Document.
· · · · ·
The famous flub by the Tories on how they misinterpreted a consultant's report on their "Million Jobs Plan" is well known. Similarly, the Liberal gas plant cancellations, the MaRS bailout and the troubles of the ORNGE air-ambulance service are well-trod issues.

But a closer look at some of the economic and fiscal issues is warranted in the run-up to next week's election in Canada's most populous province:

Rough night?
Progressive Conservative leader Tim Hudak, who paints himself as the only leader to give voters the hard truth, says in a Tory ad that "the truth is that a million people in our province woke up this morning without a job."

I don't know what morning that was, or how almost half a million people lost their jobs overnight, but, according to Statistics Canada on Friday, Ontario is home to about 549,000 unemployed.

Separately, in their "Million Jobs Plan," the Conservatives use a different number, saying there are 800,000 jobless men and women in the province.

Which suggests that 200,000 people somehow found work by lunchtime.

If you use different measures, by adding in those who've given up looking for work, for example, you can get close to the 800,000 mark, but not 1 million.

For the record: Ontario's jobless rate now stands at 7.3 per cent, exactly where it was a year ago. By the end of May, employment was up by 40,000 over 12 months, though that period was marked by a loss of 18,000 full-time positions and a rise in part-time work to the tune of some 58,000.

Here's an independent look from senior economist Robert Kavcic of BMO Nesbitt Burns, who was commenting not on the campaign but on Statistics Canada's jobs report: "Ontario is holding up relatively well, notching five straight months of job growth since the ice storm hit in December. Still, employment growth is tepid at 0.6 per cent year-over-year, with manufacturing jobs near the lowest level on record since 1976. Ontario's jobless rate gap continues to widen vs. Quebec, now sitting 0.7 [of a percentage point] lower, at 7.3 per cent."

("One million jobs" sure is catchy. The Liberals thought so, too. From the proposed budget that sparked the election: "Employment is forecast to grow by 1.1 per cent or 73,000 net new jobs in 2014, and increase by an average of 1.5 per cent per year over the 2015 to 2017 period. By 2017, Ontario will have created over 1 million net new jobs compared to 2003."

Uncivil servants
Referring to his plan to slash the public sector through attrition, outsourcing and layoffs, Kathleen Wynne's Liberals warn on their website that "Tim Hudak's radical and risky scheme will cut 100,000 jobs and plunge our province back into recession."

Not that we should cheer the loss of 100,000 jobs, but I can finding nothing anywhere that would back up such a frightening claim by the Liberals.

The New Democrats under Andrea Horwath, meanwhile, warn on their website that Mr. Hudak "would drive your wages down using tired, old ideas that have failed for years."
· · · · ·
Task brief. Resume the article on the Ontario election campaign's economic claims, picking up right after its final sentence.

Data provided.
· · · · ·
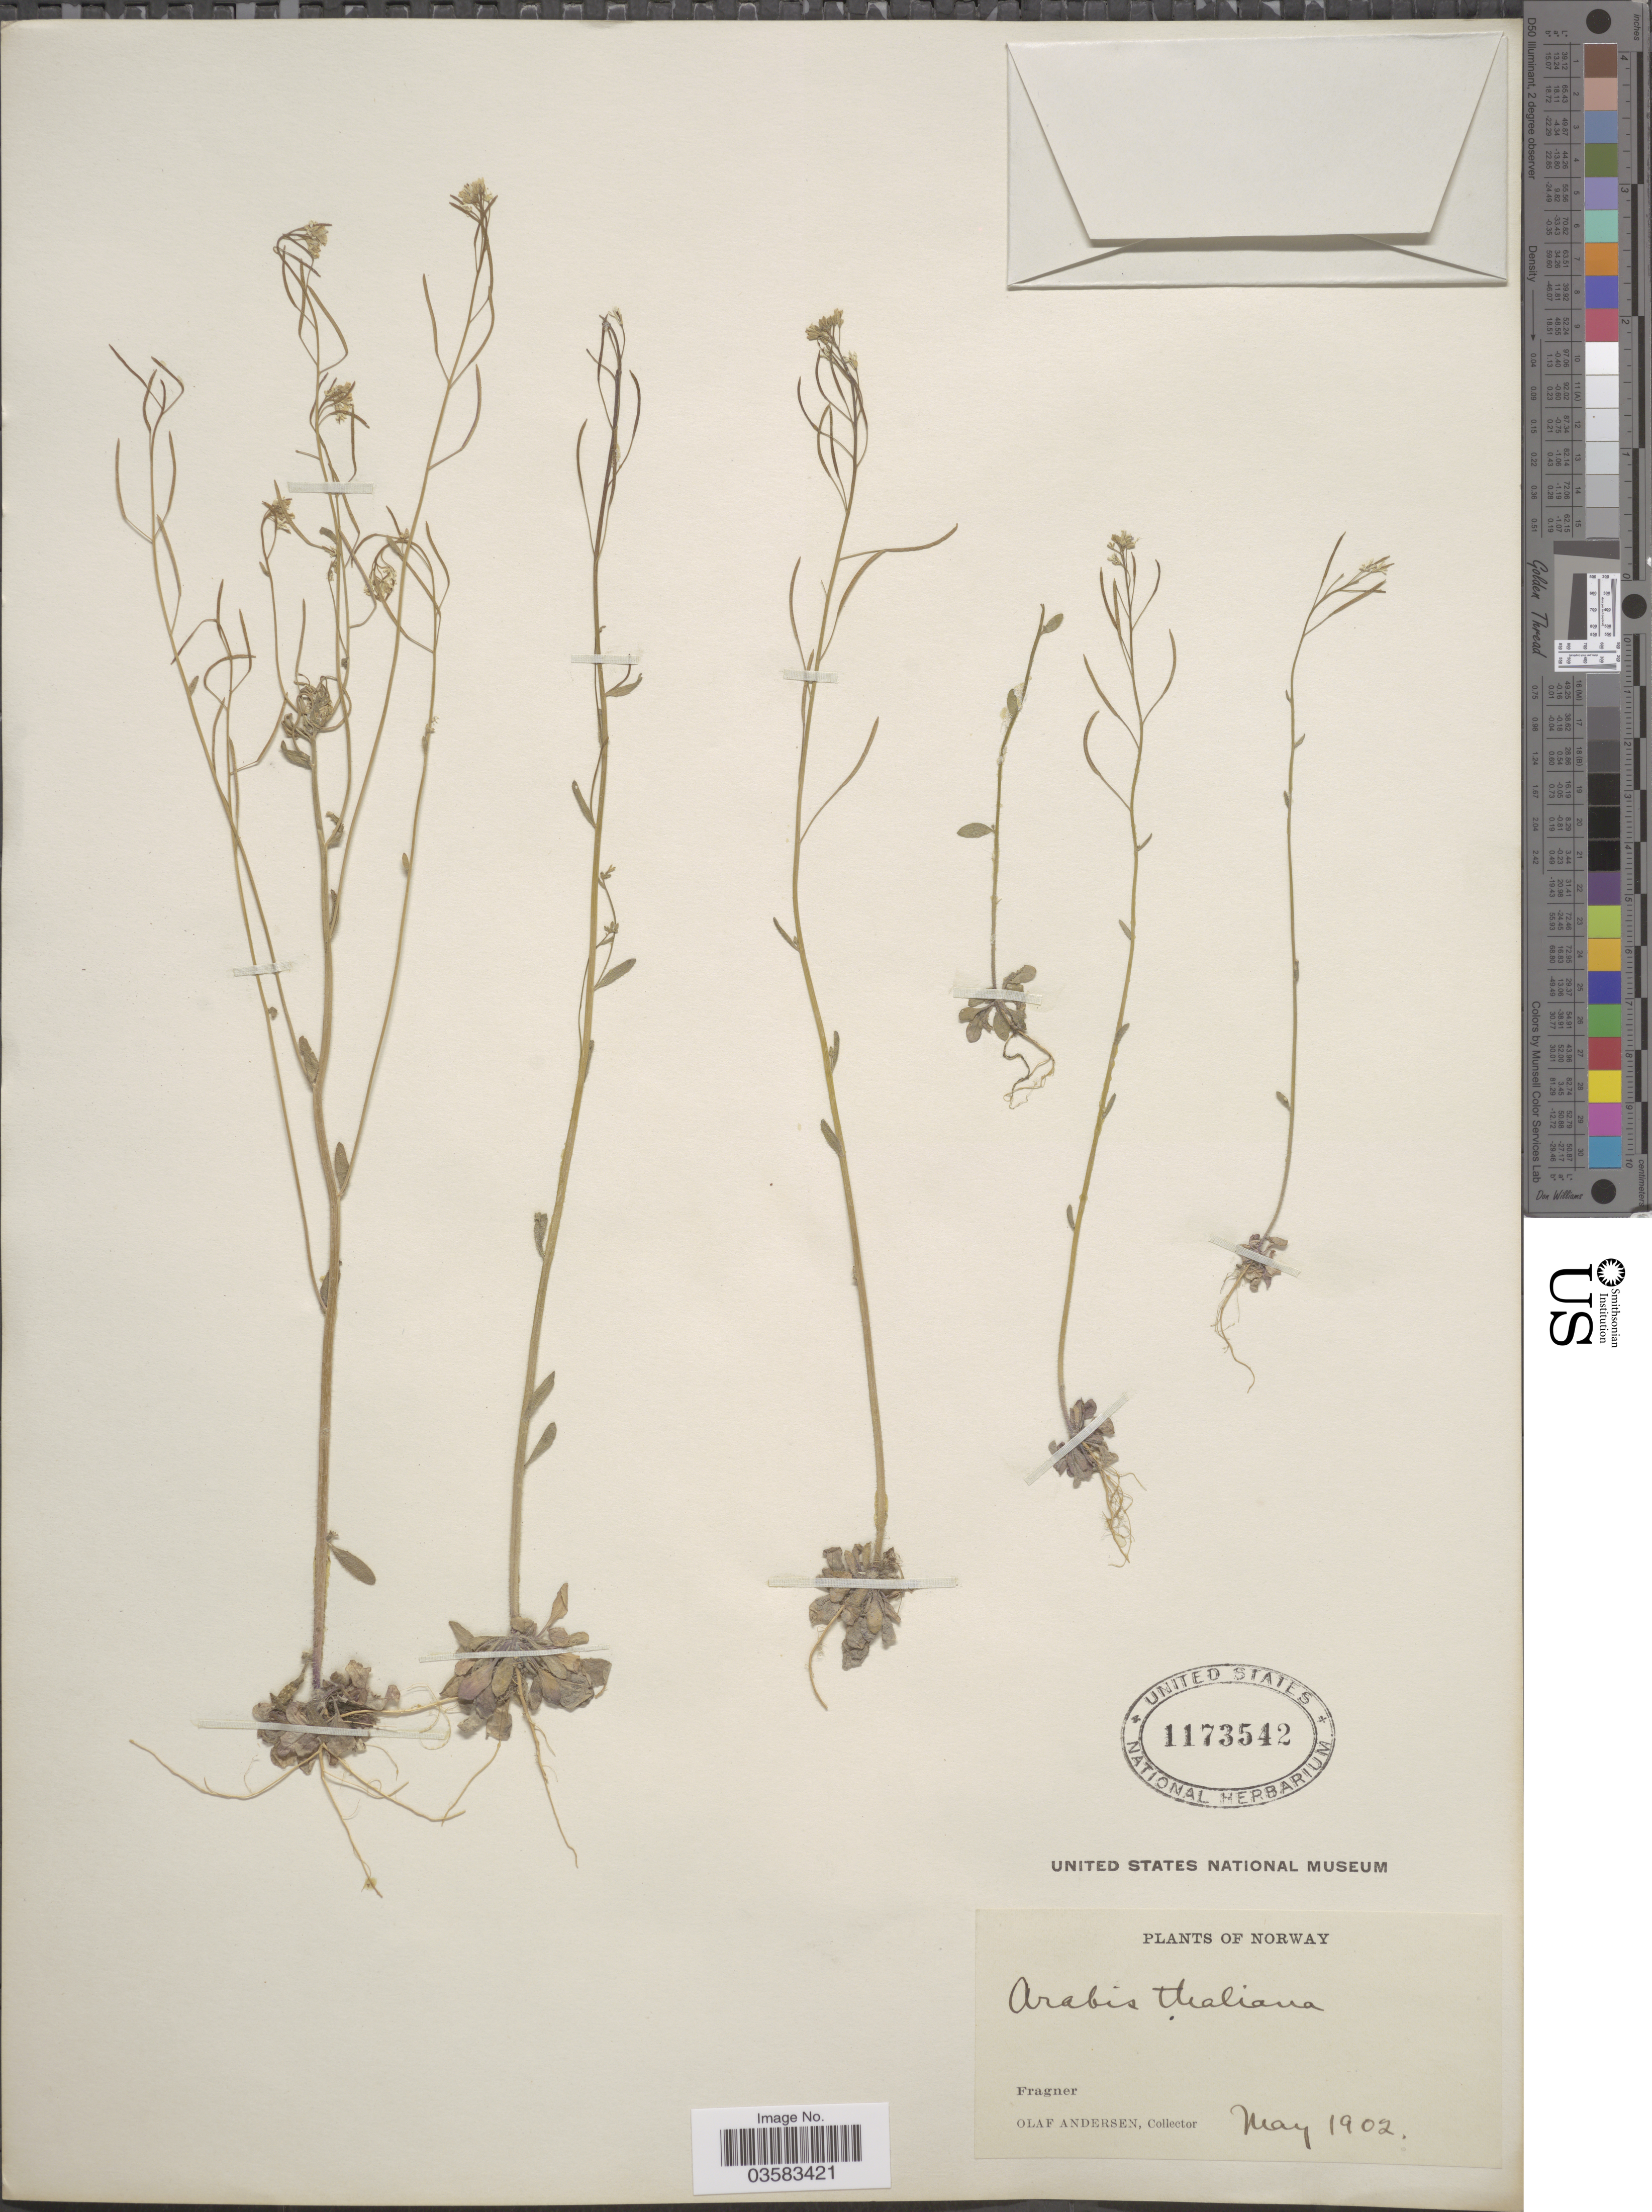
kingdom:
· · · · ·
Written response.
Wage gains across Canada have certainly been modest, but, like the recession warning, there is nothing to back up that NDP claim, particularly since Mr. Hudak abandoned the whacko idea of right-to-work laws similar to those in several American states.

Fun with crayons
I had a lot of fun with this one. You can, too.

The Tory plan includes a bar chart titled "Ontario's debt increase under the Liberals, 2003-2017," which purports to show the "increase of provincial debt" in that period, with a few years of forecasts.

There are no numbers on the graph, no axis, no nothing. Just a succession of ever-taller bars from left to right.

Try this at home: Measure the first bar with a ruler, and then the final bar, and you'll end up with swelling debt of more than 500 per cent from left to right.

According to fiscal tables compiled by Royal Bank of Canada, however, Ontario's net debt stood at $138.8-billion in fiscal 2003-04, and is forecast to hit $317.2-billion in 2016-17.

That's an increase of 128.5 per cent.

Lipstick on a pig
First, let me say upfront that I applaud the Liberal decision to miss short-term deficit targets in the proposed budget that sparked this election. There are bigger priorities, like jobs, and it has been a still-cautious government.

The question now, should they win re-election, is whether they can indeed meet those targets.

The Liberals say on their website that "economic growth is set to double over the next four years, and consumer and business confidence are on the rise."

(Well, yes, Ontario's finance ministry projects it will indeed double to 2.6 per cent by 2017. Which means it's coming off a base of just 1.3 per cent in 2013.)

In their budget, the Liberals projected revenue growth of 2.8 per cent in fiscal 2014-15. Then they're looking at about 4 per cent a year through their forecast period, all of which leads to a balanced budget down the road.

BMO's Mr. Kavcic says that's achievable, but "it will require a firm economy."

"Real GDP is expected to grow 2.1 per cent this year and 2.5 per cent in 2015, close to our call," he said of government projections after the budget was released.

"Longer term, however, growth is expected to average just over 2.5 per cent per year through 2017, while nominal growth runs at 4.5 per cent by 2016 and 2017. This is a bit of a departure from the more conservative forecasts in recent budgets."

And here's what Moody's Investors Service said at the time: "Given the new, larger deficit targets, the path back to balanced budgets presents more risk than previously assessed ... With the increase in expenditures, Ontario's budget places greater reliance on revenue growth to help return to a balanced budget. However, as with many other Canadian provinces, economic growth in the past years in Ontario has been below prior forecasts."

Road rage
To back up their pledge to end the gridlock that drives us all nuts, the Tories claim on their website that the average commute to and from work in the Toronto area is 80 minutes, the worst in North America.

It's true that in a 2010 "Scorecard on Prosperity," the Toronto Board of Trade cited Toronto's 80-minute commute as the longest of 19 cities studied globally, ahead of New York's 68.1 minutes and, thus, North America's worst.

But the 2014 version of that scorecard showed Toronto's commute time has eased to 66 minutes, or 15th among 22 countries and, notably, better than New York's 69.8 minutes.

There's a lot you can do with the extra 14 minutes that we've gained since 2010. Like double-check to make sure your numbers are up to date.

(It took me less than 14 minutes, by the way.)

Now, let's have some fun with photos...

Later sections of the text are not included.